Frankenstein’s Army est un objet filmique non identifié, quelque part entre le film de guerre, l’horreur rétro et la farce morbide. Richard Raaphorst y développe une idée aussi démente qu’originale : et si les nazis avaient tenté de gagner la guerre grâce à des créatures mécaniques assemblées à partir de cadavres ? Dit comme ça, on sent déjà poindre l’humour noir, et le film ne déçoit pas sur ce point. Pourtant, derrière ce concept délirant et quelques fulgurances grotesques, l’ensemble laisse un goût d’inachevé.
Ce qui marque immédiatement, c’est le soin apporté au bestiaire. Chaque créature semble sortie de l’esprit dérangé d’un enfant élevé à la fois au cinéma de série B et aux manuels de dissection. Bras-scies, têtes-foyers et soldats à turbine ventrale : le grotesque est ici érigé en art, et les amateurs d’horreur artisanale y trouveront leur compte. Le tout est baigné dans un humour macabre assumé, où les cadavres sont recyclés avec une inventivité sinistre qui frôle parfois le burlesque. C’est le genre de film où l’on peut sourire devant l’absurde tout en grimaçant de dégoût.
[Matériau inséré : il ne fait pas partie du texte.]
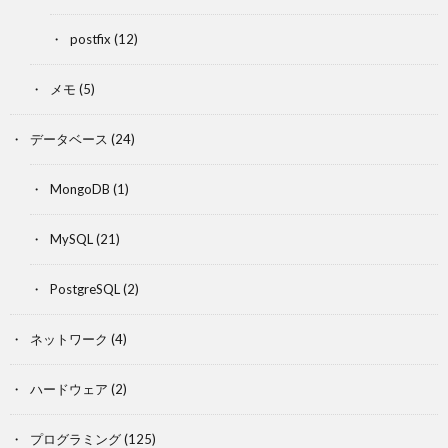
postfix
(12)
メモ
(5)
データベース
(24)
MongoDB
(1)
MySQL
(21)
PostgreSQL
(2)
ネットワーク
(4)
ハードウェア
(2)
プログラミング
(125)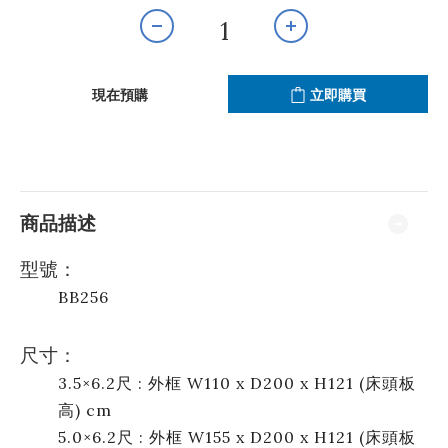
現在預購
立即購買
商品描述
型號：
BB256
尺寸：
3.5×6.2尺 : 外框 W110 x D200 x H121 (床頭板
高) cm
5.0×6.2尺 : 外框 W155 x D200 x H121 (床頭板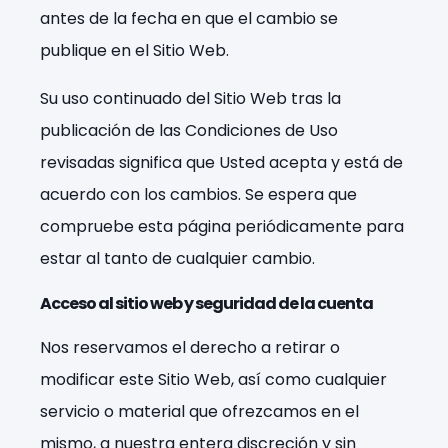
antes de la fecha en que el cambio se
publique en el Sitio Web.
Su uso continuado del Sitio Web tras la
publicación de las Condiciones de Uso
revisadas significa que Usted acepta y está de
acuerdo con los cambios. Se espera que
compruebe esta página periódicamente para
estar al tanto de cualquier cambio.
Acceso al sitio web y seguridad de la cuenta
Nos reservamos el derecho a retirar o
modificar este Sitio Web, así como cualquier
servicio o material que ofrezcamos en el
mismo, a nuestra entera discreción y sin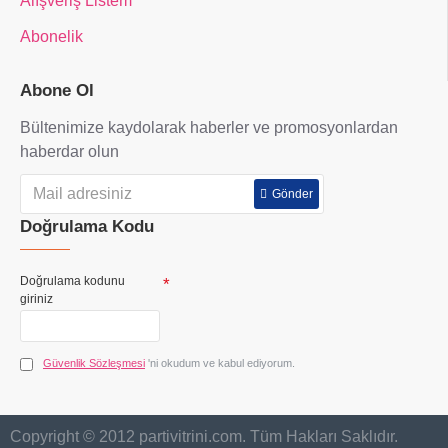
Alışveriş Listem
Abonelik
Abone Ol
Bültenimize kaydolarak haberler ve promosyonlardan
haberdar olun
Gönder
Doğrulama Kodu
Doğrulama kodunu
giriniz
Güvenlik Sözleşmesi
'ni okudum ve kabul ediyorum.
Copyright © 2012 partivitrini.com. Tüm Hakları Saklıdır.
Malheureusement, ce qui aurait pu devenir une satire visuelle tordue est souvent noyé dans une réalisation en found footage mal maîtrisée. Ce choix, sans doute destiné à renforcer l’authenticité du cauchemar, finit par étouffer les gags visuels et rendre l’action difficile à suivre. L’humour noir perd en impact lorsqu’il est flou ou haché, et certaines scènes qui auraient pu être mémorables sombrent dans le brouillon.
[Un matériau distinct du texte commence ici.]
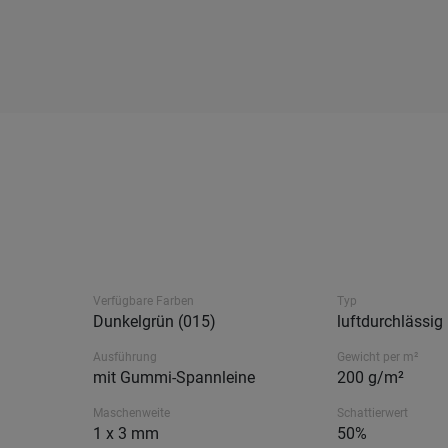
Verfügbare Farben
Typ
Dunkelgrün (015)
luftdurchlässig
Ausführung
Gewicht per m²
mit Gummi-Spannleine
200 g/m²
Maschenweite
Schattierwert
1 x 3 mm
50%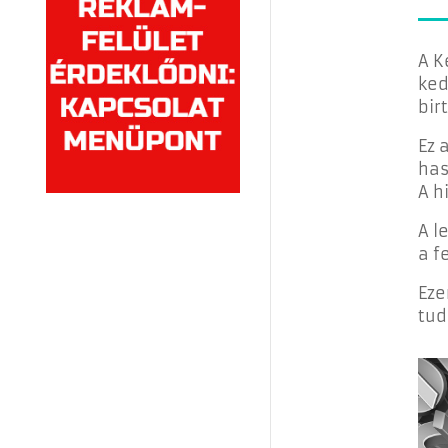
A K
ked
bir
Ez 
has
A h
A l
a f
Eze
tud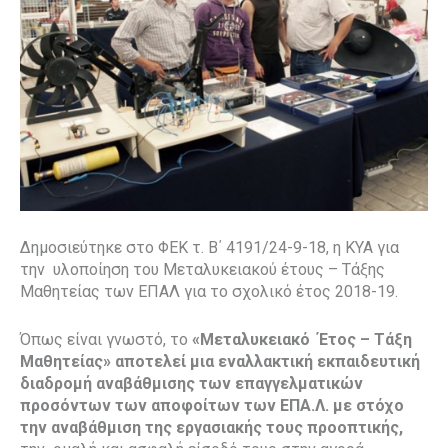
Δημοσιεύτηκε στο ΦΕΚ τ. Β΄ 4191/24-9-18, η ΚΥΑ για
την υλοποίηση του Μεταλυκειακού έτους – Τάξης
Μαθητείας των ΕΠΑΛ για το σχολικό έτος 2018-19.
Όπως είναι γνωστό, το
«Μεταλυκειακό Έτος – Τάξη
Μαθητείας» αποτελεί μια εναλλακτική εκπαιδευτική
διαδρομή αναβάθμισης των επαγγελματικών
προσόντων των αποφοίτων των ΕΠΑ.Λ. με στόχο
την αναβάθμιση της εργασιακής τους προοπτικής,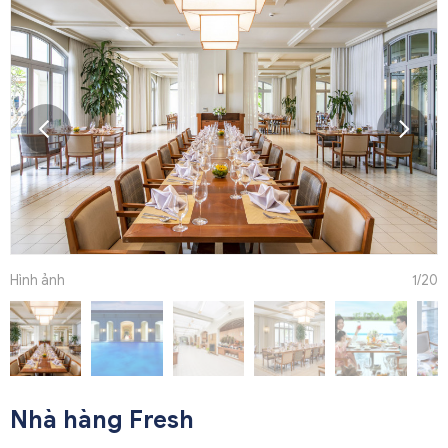
Hình ảnh
1
/20
Nhà hàng Fresh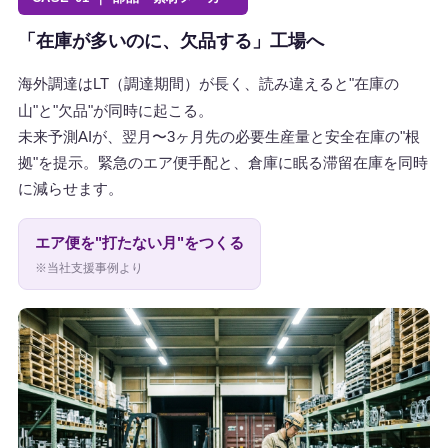
「在庫が多いのに、欠品する」工場へ
海外調達はLT（調達期間）が長く、読み違えると"在庫の
山"と"欠品"が同時に起こる。
未来予測AIが、翌月〜3ヶ月先の必要生産量と安全在庫の"根
拠"を提示。緊急のエア便手配と、倉庫に眠る滞留在庫を同時
に減らせます。
エア便を"打たない月"をつくる
※当社支援事例より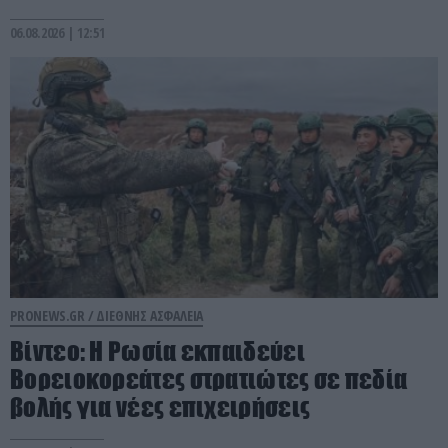
06.08.2026 | 12:51
PRONEWS.GR /
ΔΙΕΘΝΗΣ ΑΣΦΑΛΕΙΑ
Βίντεο: Η Ρωσία εκπαιδεύει
Βορειοκορεάτες στρατιώτες σε πεδία
βολής για νέες επιχειρήσεις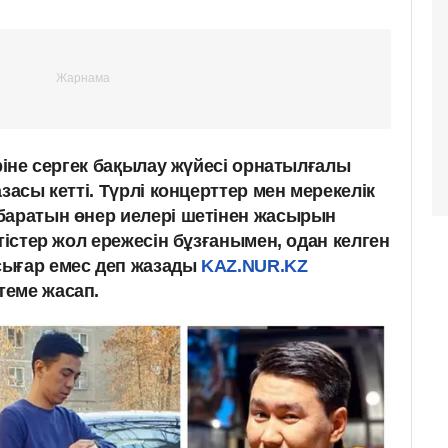
еріне сергек бақылау жүйесі орнатылғалы
засы кетті. Түрлі концерттер мен мерекелік
баратын өнер иелері шетінен жасырын
ртістер жол ережесін бұзғанымен, одан келген
сығар емес деп жазады
KAZ.NUR.KZ
теме жасап.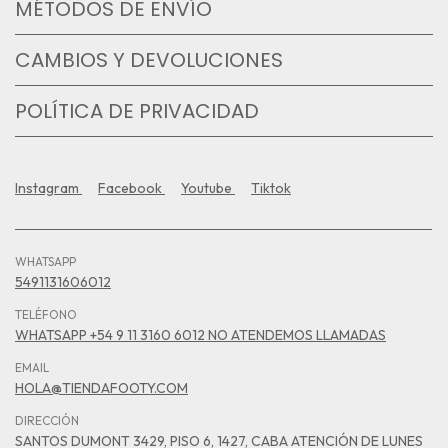
MÉTODOS DE ENVÍO
CAMBIOS Y DEVOLUCIONES
POLÍTICA DE PRIVACIDAD
Instagram
Facebook
Youtube
Tiktok
WHATSAPP
5491131606012
TELÉFONO
WHATSAPP +54 9 11 3160 6012 NO ATENDEMOS LLAMADAS
EMAIL
HOLA@TIENDAFOOTY.COM
DIRECCIÓN
SANTOS DUMONT 3429, PISO 6, 1427, CABA ATENCIÓN DE LUNES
Le scénario, très mince, sert surtout de tremplin à la débauche de créatures et de situations surréalistes. Les personnages sont à peine esquissés, souvent caricaturaux, ce qui n’est pas nécessairement un défaut dans un tel registre, mais on aurait apprécié que l’humour noir s’étende aux dialogues ou aux situations. L’absurde est présent, oui, mais rarement exploité avec la verve ou la méchanceté grinçante qu’on aurait pu espérer. On sourit plus qu’on ne rit, et c’est là un petit rendez-vous manqué.
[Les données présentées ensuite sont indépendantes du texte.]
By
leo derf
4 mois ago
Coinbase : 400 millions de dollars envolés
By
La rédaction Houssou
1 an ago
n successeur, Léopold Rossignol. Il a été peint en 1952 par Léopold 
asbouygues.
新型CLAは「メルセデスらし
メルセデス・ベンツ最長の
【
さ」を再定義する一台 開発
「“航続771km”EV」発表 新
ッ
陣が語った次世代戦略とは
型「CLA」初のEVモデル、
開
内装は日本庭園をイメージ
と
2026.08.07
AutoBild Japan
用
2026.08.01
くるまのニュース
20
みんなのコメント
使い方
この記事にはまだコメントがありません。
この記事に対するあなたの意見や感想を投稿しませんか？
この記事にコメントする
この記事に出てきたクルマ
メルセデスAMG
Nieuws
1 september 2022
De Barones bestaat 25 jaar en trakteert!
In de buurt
Je lui attribue un 5.5/10, reflet d’une œuvre qui fascine autant qu’elle déçoit. Il y a là une vraie personnalité, un ton, un univers à part, et des trouvailles visuelles qui valent le détour. Mais le film semble hésiter entre le cauchemar steampunk et la comédie macabre, sans jamais trancher franchement. À force de vouloir tout montrer sans vraiment raconter, Frankenstein’s Army devient un catalogue de bizarreries plus qu’un récit. Une expérience étrange, à réserver aux amateurs d’horreur atypique et d’humour noir teinté de rouille et de viscères.